- 課題の目標 -
日体大荏原の野球部についての記事から、「そんなところから新チームはス」で始まり「一方で練習に打ち込めたことで、プラスな面もあった。」で終わる部分を一字一句変えずに抜き出してください。

- 記事 -
**********

そんなところから新チームはスタートした。例年よりも夏の大会の開催が遅れたことで、新チームの発足も送れた。加えて2学期の開始が早まったことで、夏休みは必然的に短くなった。
またこういった事態が相まって「遠征に出ることが出来ませんでしたので、こちらに来てもらえるチームだけとの練習試合になりました」と実践の機会が減ったことを相原監督は語る。
一方で練習に打ち込めたことで、プラスな面もあった。
「走塁練習といった基本に関しては、しっかりと積み重ねることができました」
だが、実戦経験が不足したことが公式戦で響いた。初戦の都立農産には16対0と快勝するが、代表決定戦・日本学園戦は厳しい投手戦。日体大荏原・宇藤 武蔵と日本学園・浅井 颯斗の左腕同士が一歩も譲らぬ投げ合いの中、1対1の9回に勝ち越しを許して敗戦。日体大荏原は都大会の切符を逃す結果に終わった。
好投を見せながらも悔しい敗戦となった宇藤はこのように語る。
「1つのアウトに対してどこまで甘かったのか。1球への大切さを知る試合でした」

**********

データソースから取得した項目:
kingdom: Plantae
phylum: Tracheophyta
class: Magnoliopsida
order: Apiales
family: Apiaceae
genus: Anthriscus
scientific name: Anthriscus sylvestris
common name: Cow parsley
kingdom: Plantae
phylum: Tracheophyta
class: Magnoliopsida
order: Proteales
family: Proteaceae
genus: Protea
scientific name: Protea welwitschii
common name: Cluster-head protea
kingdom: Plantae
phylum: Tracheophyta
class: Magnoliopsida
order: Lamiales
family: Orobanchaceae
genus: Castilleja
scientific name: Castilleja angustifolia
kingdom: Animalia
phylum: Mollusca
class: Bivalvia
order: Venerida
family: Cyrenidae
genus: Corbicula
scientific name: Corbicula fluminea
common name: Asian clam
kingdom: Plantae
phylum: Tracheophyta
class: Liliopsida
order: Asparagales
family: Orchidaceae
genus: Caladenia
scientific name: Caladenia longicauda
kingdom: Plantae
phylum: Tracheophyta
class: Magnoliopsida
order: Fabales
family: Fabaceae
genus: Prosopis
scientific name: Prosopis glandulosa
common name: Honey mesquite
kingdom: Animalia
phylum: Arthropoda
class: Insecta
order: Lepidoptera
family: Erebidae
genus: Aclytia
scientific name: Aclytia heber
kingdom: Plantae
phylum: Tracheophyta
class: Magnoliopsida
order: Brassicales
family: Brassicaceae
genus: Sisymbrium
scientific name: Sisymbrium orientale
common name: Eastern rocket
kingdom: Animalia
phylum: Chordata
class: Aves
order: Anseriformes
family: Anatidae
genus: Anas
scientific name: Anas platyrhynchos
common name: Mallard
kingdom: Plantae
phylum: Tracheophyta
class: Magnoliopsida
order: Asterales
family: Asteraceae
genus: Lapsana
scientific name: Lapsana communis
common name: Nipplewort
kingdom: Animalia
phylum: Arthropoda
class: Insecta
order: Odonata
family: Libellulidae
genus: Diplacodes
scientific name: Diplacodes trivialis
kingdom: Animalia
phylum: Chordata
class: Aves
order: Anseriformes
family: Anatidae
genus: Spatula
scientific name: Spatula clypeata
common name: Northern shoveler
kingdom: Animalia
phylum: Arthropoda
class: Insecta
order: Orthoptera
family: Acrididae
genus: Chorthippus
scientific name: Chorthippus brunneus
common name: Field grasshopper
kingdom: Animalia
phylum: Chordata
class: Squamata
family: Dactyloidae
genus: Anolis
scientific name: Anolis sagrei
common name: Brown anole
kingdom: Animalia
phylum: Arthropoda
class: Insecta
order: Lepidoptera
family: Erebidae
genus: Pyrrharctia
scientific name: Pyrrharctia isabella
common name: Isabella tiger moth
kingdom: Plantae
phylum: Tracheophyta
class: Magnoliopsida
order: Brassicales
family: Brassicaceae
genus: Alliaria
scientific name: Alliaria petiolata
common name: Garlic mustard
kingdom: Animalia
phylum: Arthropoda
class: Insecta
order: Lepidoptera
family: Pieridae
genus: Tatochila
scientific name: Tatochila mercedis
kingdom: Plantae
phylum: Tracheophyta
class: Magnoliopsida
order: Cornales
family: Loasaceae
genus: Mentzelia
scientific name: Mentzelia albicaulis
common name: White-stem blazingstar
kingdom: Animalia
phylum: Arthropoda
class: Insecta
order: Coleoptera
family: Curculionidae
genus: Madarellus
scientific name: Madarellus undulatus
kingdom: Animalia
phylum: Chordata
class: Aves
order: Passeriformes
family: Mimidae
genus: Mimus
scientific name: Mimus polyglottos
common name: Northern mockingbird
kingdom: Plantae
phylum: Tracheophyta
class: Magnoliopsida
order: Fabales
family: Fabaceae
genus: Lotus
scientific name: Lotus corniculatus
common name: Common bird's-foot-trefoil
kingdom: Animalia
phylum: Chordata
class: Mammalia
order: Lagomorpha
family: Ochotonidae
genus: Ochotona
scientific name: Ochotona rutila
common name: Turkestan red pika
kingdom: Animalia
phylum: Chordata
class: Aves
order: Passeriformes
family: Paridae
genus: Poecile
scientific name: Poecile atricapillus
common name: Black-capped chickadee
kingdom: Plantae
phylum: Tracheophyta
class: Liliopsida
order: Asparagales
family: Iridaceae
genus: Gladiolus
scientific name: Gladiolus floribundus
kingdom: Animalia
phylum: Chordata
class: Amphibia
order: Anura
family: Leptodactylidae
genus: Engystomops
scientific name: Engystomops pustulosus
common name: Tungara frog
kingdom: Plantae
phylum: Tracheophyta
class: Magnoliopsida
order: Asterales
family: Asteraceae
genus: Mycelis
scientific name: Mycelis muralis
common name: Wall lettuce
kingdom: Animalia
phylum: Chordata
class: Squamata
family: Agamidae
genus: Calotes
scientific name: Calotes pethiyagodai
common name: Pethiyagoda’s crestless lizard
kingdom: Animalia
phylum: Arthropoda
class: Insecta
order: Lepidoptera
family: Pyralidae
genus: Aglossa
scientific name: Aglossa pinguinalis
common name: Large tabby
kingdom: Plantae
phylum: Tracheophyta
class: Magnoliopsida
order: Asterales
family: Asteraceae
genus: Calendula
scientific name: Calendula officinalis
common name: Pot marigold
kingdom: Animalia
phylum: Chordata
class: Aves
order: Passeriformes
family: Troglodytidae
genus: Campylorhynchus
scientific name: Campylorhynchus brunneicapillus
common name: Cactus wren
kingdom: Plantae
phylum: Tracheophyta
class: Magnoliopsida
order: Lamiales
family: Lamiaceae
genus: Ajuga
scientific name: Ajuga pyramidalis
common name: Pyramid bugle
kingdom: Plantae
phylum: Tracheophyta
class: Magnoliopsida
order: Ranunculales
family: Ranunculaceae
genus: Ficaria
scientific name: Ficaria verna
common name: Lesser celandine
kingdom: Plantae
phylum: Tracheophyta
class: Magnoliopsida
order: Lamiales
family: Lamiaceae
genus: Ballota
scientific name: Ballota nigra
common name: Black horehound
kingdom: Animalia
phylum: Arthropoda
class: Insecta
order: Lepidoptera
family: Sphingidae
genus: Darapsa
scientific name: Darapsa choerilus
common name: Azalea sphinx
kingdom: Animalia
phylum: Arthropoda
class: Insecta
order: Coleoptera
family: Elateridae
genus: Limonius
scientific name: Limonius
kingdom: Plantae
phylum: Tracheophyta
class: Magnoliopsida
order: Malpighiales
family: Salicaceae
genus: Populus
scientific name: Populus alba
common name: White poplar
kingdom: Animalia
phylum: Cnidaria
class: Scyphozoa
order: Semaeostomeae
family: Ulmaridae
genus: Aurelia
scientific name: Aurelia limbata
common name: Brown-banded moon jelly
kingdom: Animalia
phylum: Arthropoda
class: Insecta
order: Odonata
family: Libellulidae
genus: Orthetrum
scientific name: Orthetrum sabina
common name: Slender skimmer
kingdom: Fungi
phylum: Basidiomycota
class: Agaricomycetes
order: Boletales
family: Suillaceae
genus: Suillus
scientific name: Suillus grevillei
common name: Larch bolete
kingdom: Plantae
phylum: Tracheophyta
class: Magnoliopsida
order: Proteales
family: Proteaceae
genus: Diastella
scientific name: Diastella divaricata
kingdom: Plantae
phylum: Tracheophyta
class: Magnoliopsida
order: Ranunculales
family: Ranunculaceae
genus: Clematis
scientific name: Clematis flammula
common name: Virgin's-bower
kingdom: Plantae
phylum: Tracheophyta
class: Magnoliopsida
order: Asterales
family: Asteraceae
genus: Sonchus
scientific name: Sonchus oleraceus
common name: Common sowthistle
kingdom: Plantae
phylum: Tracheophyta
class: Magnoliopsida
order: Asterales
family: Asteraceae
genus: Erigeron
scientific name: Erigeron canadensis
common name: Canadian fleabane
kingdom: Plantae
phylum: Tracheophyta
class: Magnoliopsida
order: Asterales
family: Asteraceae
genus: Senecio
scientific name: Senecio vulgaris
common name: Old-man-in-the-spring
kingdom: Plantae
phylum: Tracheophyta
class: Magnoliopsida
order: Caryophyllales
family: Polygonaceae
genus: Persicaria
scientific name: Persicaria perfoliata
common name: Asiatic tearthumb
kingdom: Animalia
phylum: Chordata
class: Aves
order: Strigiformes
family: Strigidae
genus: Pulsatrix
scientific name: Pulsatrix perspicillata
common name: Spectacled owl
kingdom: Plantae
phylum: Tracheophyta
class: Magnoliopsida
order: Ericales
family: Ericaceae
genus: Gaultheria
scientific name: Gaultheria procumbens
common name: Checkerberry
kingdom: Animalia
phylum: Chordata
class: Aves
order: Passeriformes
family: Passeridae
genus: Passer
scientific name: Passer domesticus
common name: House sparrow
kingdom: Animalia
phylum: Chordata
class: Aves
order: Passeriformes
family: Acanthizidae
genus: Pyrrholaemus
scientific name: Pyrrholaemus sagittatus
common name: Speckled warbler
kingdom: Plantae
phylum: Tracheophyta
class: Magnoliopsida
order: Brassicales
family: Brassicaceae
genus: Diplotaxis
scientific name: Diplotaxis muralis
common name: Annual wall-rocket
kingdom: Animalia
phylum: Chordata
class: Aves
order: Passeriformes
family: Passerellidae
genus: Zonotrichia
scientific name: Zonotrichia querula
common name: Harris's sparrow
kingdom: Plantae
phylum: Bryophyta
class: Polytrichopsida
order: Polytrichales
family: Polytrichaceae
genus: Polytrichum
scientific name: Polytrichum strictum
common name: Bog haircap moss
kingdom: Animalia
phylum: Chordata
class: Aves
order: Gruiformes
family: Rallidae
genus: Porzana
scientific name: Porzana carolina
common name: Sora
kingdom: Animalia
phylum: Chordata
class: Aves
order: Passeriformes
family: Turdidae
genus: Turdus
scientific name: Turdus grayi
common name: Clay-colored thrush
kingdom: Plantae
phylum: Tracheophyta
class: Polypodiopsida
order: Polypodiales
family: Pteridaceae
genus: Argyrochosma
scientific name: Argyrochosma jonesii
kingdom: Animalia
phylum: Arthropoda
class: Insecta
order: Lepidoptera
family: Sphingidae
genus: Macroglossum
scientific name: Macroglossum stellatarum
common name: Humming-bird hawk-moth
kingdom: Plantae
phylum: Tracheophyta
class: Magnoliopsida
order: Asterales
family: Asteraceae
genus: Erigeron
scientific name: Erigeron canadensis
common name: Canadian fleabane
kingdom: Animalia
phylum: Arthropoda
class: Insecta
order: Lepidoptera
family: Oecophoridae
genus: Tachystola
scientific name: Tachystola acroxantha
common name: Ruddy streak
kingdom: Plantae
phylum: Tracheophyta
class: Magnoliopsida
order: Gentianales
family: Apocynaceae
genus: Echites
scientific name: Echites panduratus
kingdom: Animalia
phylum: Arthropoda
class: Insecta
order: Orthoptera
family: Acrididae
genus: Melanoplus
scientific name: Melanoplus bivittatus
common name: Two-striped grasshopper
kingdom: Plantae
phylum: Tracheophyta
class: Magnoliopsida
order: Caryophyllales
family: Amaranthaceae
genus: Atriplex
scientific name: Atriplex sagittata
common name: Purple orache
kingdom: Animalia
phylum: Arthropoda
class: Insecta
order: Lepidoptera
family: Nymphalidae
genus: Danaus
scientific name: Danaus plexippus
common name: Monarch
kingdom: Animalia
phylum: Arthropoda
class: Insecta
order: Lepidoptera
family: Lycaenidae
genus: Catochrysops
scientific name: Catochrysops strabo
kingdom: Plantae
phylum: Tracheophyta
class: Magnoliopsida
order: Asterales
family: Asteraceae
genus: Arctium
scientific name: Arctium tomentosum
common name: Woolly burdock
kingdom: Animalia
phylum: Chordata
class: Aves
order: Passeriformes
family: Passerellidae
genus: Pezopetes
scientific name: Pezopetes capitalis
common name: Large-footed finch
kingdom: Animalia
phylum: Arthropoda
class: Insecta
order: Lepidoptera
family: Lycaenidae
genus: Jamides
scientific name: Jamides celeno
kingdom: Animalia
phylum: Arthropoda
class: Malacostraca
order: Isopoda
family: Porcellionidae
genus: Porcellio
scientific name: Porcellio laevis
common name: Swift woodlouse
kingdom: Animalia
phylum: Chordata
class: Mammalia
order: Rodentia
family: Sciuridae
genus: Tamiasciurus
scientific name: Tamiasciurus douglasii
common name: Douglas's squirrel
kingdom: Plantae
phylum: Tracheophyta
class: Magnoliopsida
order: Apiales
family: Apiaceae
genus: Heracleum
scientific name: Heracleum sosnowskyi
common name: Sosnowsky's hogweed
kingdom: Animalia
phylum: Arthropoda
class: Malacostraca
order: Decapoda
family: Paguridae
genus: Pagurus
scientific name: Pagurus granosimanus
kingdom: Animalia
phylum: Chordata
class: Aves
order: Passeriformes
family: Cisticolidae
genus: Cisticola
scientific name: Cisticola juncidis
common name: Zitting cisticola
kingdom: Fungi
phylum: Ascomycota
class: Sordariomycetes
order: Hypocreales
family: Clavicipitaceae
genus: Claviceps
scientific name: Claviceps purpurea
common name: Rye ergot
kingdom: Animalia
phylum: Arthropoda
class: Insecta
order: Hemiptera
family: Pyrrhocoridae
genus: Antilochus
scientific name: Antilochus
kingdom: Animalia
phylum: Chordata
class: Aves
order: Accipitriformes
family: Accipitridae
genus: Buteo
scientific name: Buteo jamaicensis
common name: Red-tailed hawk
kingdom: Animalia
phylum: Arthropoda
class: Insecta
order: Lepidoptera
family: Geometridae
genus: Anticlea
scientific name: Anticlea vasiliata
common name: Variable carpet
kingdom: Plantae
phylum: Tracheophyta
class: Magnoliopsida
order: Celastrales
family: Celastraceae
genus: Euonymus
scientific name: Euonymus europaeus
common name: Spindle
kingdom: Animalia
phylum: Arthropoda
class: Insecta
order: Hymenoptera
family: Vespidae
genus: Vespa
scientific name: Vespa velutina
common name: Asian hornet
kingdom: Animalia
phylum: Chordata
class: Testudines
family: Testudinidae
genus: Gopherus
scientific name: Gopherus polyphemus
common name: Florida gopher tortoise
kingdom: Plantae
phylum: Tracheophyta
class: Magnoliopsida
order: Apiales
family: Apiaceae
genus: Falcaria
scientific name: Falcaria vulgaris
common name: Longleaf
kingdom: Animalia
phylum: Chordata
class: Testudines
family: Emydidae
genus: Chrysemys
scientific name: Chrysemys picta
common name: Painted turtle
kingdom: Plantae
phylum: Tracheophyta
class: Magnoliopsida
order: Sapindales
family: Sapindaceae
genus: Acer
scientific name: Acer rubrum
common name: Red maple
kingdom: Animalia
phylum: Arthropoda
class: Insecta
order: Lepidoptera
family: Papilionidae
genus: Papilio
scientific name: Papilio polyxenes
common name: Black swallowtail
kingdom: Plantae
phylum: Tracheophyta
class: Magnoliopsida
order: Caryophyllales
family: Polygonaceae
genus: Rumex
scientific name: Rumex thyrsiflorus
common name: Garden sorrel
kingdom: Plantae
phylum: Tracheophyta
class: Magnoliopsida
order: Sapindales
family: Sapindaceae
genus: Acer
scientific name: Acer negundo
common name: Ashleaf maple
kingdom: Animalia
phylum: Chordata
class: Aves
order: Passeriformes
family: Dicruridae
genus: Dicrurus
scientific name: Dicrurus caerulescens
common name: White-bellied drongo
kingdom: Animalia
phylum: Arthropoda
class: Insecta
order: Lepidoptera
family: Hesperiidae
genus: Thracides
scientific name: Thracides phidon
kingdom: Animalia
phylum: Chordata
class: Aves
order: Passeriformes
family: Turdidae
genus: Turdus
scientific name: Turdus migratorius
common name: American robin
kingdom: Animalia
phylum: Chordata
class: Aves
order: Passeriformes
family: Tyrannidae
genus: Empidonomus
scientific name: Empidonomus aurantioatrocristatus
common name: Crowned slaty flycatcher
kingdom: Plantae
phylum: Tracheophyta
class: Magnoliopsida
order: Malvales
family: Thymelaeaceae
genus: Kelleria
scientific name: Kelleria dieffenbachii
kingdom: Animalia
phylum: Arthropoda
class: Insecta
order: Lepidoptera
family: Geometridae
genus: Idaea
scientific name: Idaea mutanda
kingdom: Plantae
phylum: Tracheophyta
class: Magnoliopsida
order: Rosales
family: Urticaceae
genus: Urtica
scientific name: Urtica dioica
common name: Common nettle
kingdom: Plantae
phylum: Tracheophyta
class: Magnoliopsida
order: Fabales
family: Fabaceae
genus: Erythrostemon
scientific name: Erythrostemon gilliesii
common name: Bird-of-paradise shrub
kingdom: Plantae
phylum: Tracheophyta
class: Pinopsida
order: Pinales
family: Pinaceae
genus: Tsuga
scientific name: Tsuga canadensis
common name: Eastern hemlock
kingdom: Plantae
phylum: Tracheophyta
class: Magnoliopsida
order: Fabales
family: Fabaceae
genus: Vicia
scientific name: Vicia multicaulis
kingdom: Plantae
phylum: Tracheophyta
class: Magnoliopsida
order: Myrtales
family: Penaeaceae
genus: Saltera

**********

- 解答 -
そんなところから新チームはスタートした。例年よりも夏の大会の開催が遅れたことで、新チームの発足も送れた。加えて2学期の開始が早まったことで、夏休みは必然的に短くなった。
またこういった事態が相まって「遠征に出ることが出来ませんでしたので、こちらに来てもらえるチームだけとの練習試合になりました」と実践の機会が減ったことを相原監督は語る。
一方で練習に打ち込めたことで、プラスな面もあった。